WHAT TO PRODUCE
Convert every line of the records below into a single numbered list, omitting any blank lines.

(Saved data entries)

********

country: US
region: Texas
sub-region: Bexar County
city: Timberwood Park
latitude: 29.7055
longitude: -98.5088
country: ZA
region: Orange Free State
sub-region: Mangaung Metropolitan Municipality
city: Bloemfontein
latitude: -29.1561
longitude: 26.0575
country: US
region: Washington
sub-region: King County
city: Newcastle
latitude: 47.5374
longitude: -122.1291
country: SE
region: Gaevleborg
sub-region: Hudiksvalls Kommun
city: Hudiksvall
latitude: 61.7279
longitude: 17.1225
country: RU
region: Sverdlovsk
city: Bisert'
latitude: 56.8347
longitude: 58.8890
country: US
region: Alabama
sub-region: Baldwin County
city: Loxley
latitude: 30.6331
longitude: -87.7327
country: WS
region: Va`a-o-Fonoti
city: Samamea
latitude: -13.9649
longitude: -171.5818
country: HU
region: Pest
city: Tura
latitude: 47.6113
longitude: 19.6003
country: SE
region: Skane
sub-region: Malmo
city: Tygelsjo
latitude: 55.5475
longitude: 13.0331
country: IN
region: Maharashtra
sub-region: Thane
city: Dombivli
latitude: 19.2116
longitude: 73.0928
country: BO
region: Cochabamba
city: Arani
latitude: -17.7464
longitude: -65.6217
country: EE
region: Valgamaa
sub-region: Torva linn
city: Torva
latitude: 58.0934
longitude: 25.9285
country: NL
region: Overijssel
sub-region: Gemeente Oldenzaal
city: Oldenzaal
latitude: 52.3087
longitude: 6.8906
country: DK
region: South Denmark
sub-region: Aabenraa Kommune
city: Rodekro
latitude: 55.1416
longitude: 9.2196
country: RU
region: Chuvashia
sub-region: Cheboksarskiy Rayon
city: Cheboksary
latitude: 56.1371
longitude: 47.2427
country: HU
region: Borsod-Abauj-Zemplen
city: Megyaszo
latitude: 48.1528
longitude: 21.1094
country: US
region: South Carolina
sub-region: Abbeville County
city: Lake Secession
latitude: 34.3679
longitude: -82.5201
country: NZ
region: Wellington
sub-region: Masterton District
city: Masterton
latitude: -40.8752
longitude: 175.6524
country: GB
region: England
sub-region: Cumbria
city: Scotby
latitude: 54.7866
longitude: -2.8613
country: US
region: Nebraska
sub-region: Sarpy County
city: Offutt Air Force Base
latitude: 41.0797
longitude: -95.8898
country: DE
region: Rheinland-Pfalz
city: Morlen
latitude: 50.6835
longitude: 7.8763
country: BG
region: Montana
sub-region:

********

SOLUTION FOR THIS PROBLEM
1. country: US
2. region: Texas
3. sub-region: Bexar County
4. city: Timberwood Park
5. latitude: 29.7055
6. longitude: -98.5088
7. country: ZA
8. region: Orange Free State
9. sub-region: Mangaung Metropolitan Municipality
10. city: Bloemfontein
11. latitude: -29.1561
12. longitude: 26.0575
13. country: US
14. region: Washington
15. sub-region: King County
16. city: Newcastle
17. latitude: 47.5374
18. longitude: -122.1291
19. country: SE
20. region: Gaevleborg
21. sub-region: Hudiksvalls Kommun
22. city: Hudiksvall
23. latitude: 61.7279
24. longitude: 17.1225
25. country: RU
26. region: Sverdlovsk
27. city: Bisert'
28. latitude: 56.8347
29. longitude: 58.8890
30. country: US
31. region: Alabama
32. sub-region: Baldwin County
33. city: Loxley
34. latitude: 30.6331
35. longitude: -87.7327
36. country: WS
37. region: Va`a-o-Fonoti
38. city: Samamea
39. latitude: -13.9649
40. longitude: -171.5818
41. country: HU
42. region: Pest
43. city: Tura
44. latitude: 47.6113
45. longitude: 19.6003
46. country: SE
47. region: Skane
48. sub-region: Malmo
49. city: Tygelsjo
50. latitude: 55.5475
51. longitude: 13.0331
52. country: IN
53. region: Maharashtra
54. sub-region: Thane
55. city: Dombivli
56. latitude: 19.2116
57. longitude: 73.0928
58. country: BO
59. region: Cochabamba
60. city: Arani
61. latitude: -17.7464
62. longitude: -65.6217
63. country: EE
64. region: Valgamaa
65. sub-region: Torva linn
66. city: Torva
67. latitude: 58.0934
68. longitude: 25.9285
69. country: NL
70. region: Overijssel
71. sub-region: Gemeente Oldenzaal
72. city: Oldenzaal
73. latitude: 52.3087
74. longitude: 6.8906
75. country: DK
76. region: South Denmark
77. sub-region: Aabenraa Kommune
78. city: Rodekro
79. latitude: 55.1416
80. longitude: 9.2196
81. country: RU
82. region: Chuvashia
83. sub-region: Cheboksarskiy Rayon
84. city: Cheboksary
85. latitude: 56.1371
86. longitude: 47.2427
87. country: HU
88. region: Borsod-Abauj-Zemplen
89. city: Megyaszo
90. latitude: 48.1528
91. longitude: 21.1094
92. country: US
93. region: South Carolina
94. sub-region: Abbeville County
95. city: Lake Secession
96. latitude: 34.3679
97. longitude: -82.5201
98. country: NZ
99. region: Wellington
100. sub-region: Masterton District
101. city: Masterton
102. latitude: -40.8752
103. longitude: 175.6524
104. country: GB
105. region: England
106. sub-region: Cumbria
107. city: Scotby
108. latitude: 54.7866
109. longitude: -2.8613
110. country: US
111. region: Nebraska
112. sub-region: Sarpy County
113. city: Offutt Air Force Base
114. latitude: 41.0797
115. longitude: -95.8898
116. country: DE
117. region: Rheinland-Pfalz
118. city: Morlen
119. latitude: 50.6835
120. longitude: 7.8763
121. country: BG
122. region: Montana
123. sub-region:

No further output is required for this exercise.